Quando, nel 1958, don Giussani scriveva queste cose sulla rivista delle claustrali benedettine Ora et labora (ora in: Porta la speranza. Primi scritti, ed. Marietti), non era uno dei tanti facili profeti di sventura di fine millennio. Era semplicemente realista: qualunque uomo, infatti, credente o no, può sentire come immediatamente vere quelle parole.
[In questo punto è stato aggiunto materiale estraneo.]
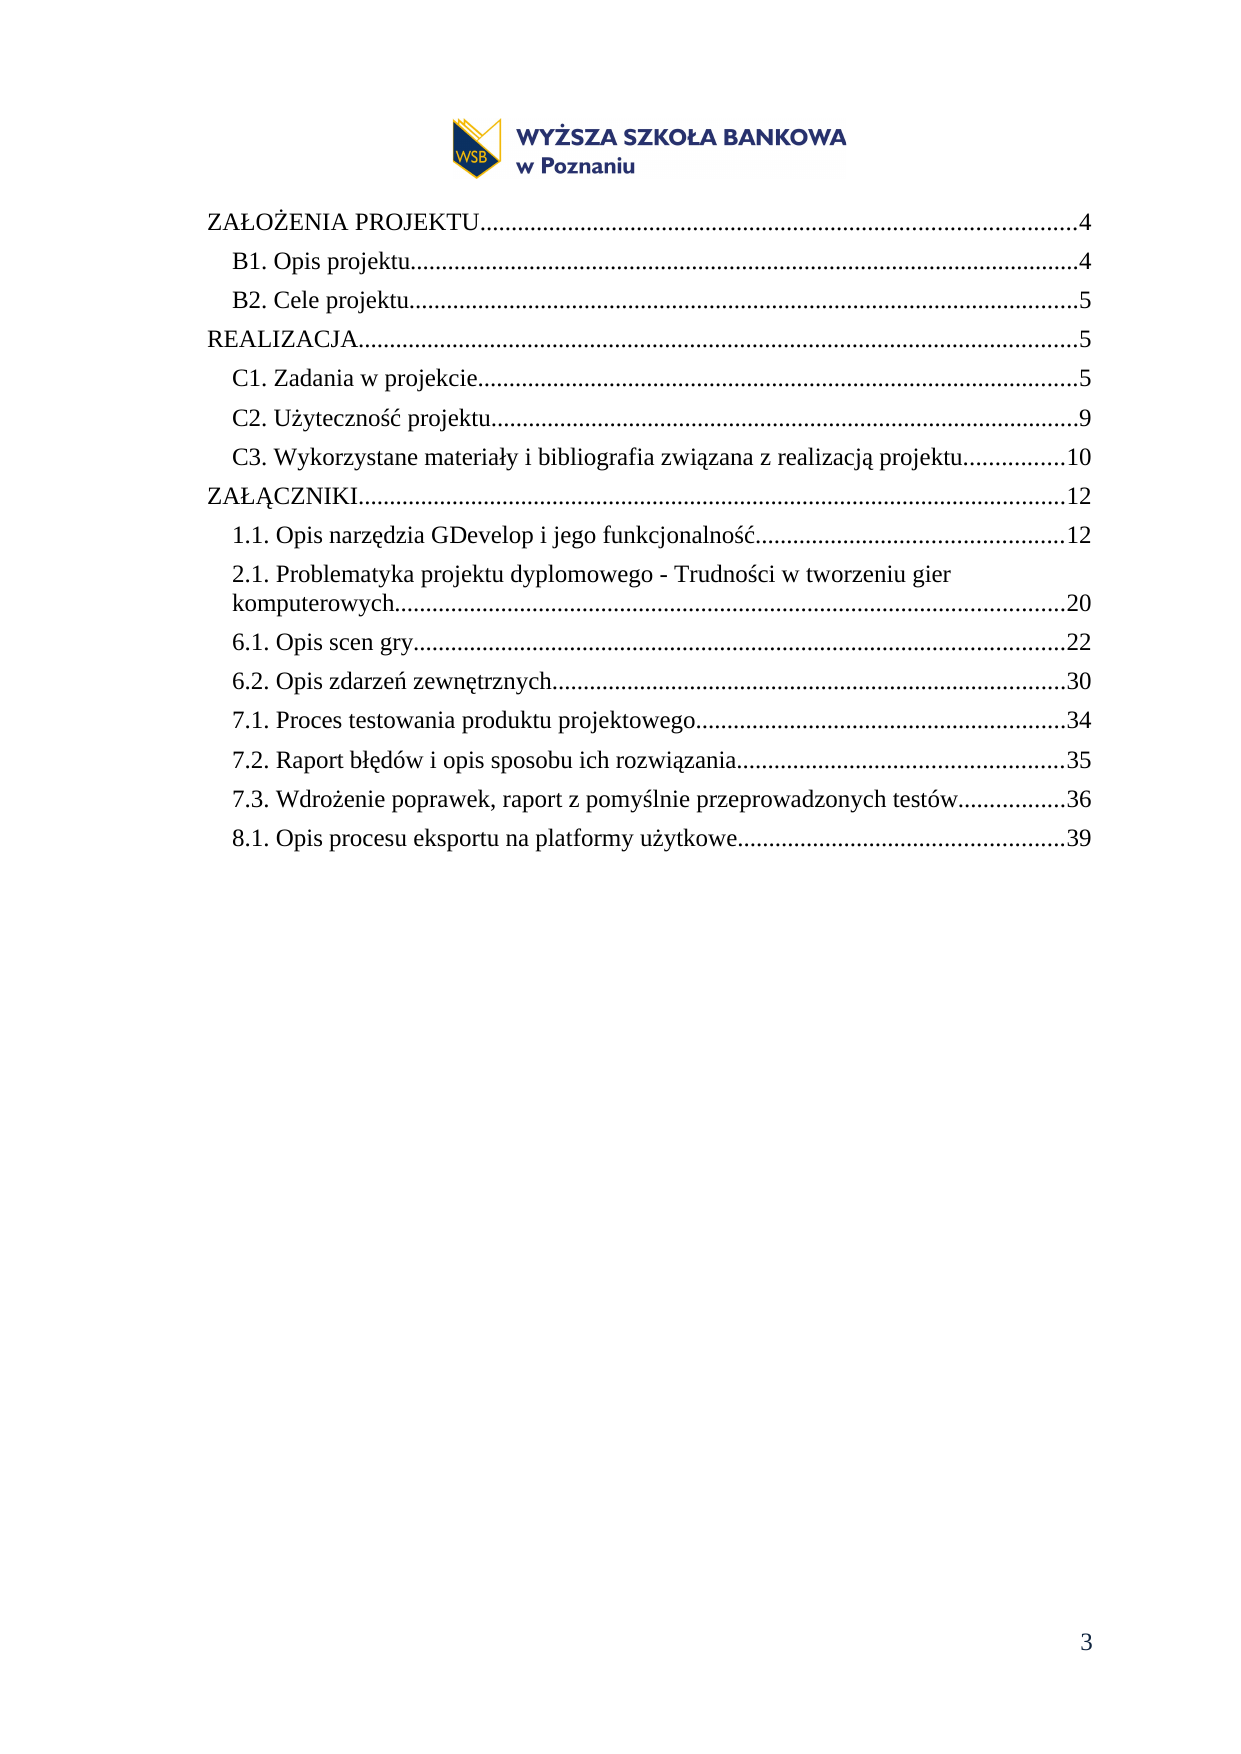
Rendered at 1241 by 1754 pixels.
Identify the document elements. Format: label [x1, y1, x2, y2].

picture [452, 118, 847, 179]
Ma perché quell'affermazione non è disperata o il preludio a un nichilismo che tutto scolorirebbe e cancellerebbe? La strada della risposta è in quello stesso scritto di quarant'anni fa: «Dio non "ci ha fatti", ci fa. Egli non è solo all'origine della nostra vita, ma è il Principio del nostro stesso essere attuale, di ogni nostra azione, anche semplicemente umana; senza di Lui non potremmo sussistere. Egli continuamente ci crea e ci ricrea, ci dà la vita momento per momento, tanto che se per un istante cessasse di comunicarci l'essere, noi ricadremmo nel nulla».
Siamo nulla, eppure esistiamo. Che paradosso!
Prosegue quel testo: «In questa povertà e dipendenza totale, in questa incertezza dell'avvenire, che fare? L'apprensione, il senso di sgomento profondo in cui l'anima si dibatte finché resta in se stessa o tenta di appoggiarsi sulle creature, sfocia, deve sfociare naturalmente nell'abbandono. Il "dipendere da" esige un "abbandonarsi a". Abbandonarsi, affidarsi a Colui dal quale si dipende Non si deve credere però che tale abbandono sia un atteggiamento supino dell'anima: esso richiede tutta la sua energia interiore e spesso anche esteriore: ed è perciò il frutto della vera e completa libertà».

Dice il versetto di un Salmo: Omnis gloria filae regis ab intus. «Ogni gloria della figlia del re è dentro, dal profondo», da ciò che la Bibbia chiama "cuore" (ragione e affettività). Tutto nasce nell'io, ma non è prodotto dall'io: sboccia come una novità desiderata, ma sempre imprevista quando accade.
Viviamo in un tempo povero di ragione, cioè di coscienza di sé, e quindi povero di libertà; non solo la pubblicità e i mass media, infatti, ma anche l'organizzazione sociale si contendono l'energia affettiva della persona, distogliendola dal suo proprio oggetto - ciò che è vero, bello, buono, giusto - e orientandola verso mete che durano lo spazio di una stagione: ogni moda, infatti, in quanto tale "passa", perché è definita dal potere secondo la convenienza del momento. Questo vale anche per i valori e i comportamenti morali.

L'avvenimento cristiano porta una sfida di rinnovamento dentro le cose solite, lavoro, amore, interessi, convivenza sociale: l'annuncio che ogni istante, circostanza, volto, opera, non passano, non vanno "fuori moda", ma sono per sempre. Quale altra speranza è umanamente più desiderabile per se stessi e per i propri figli?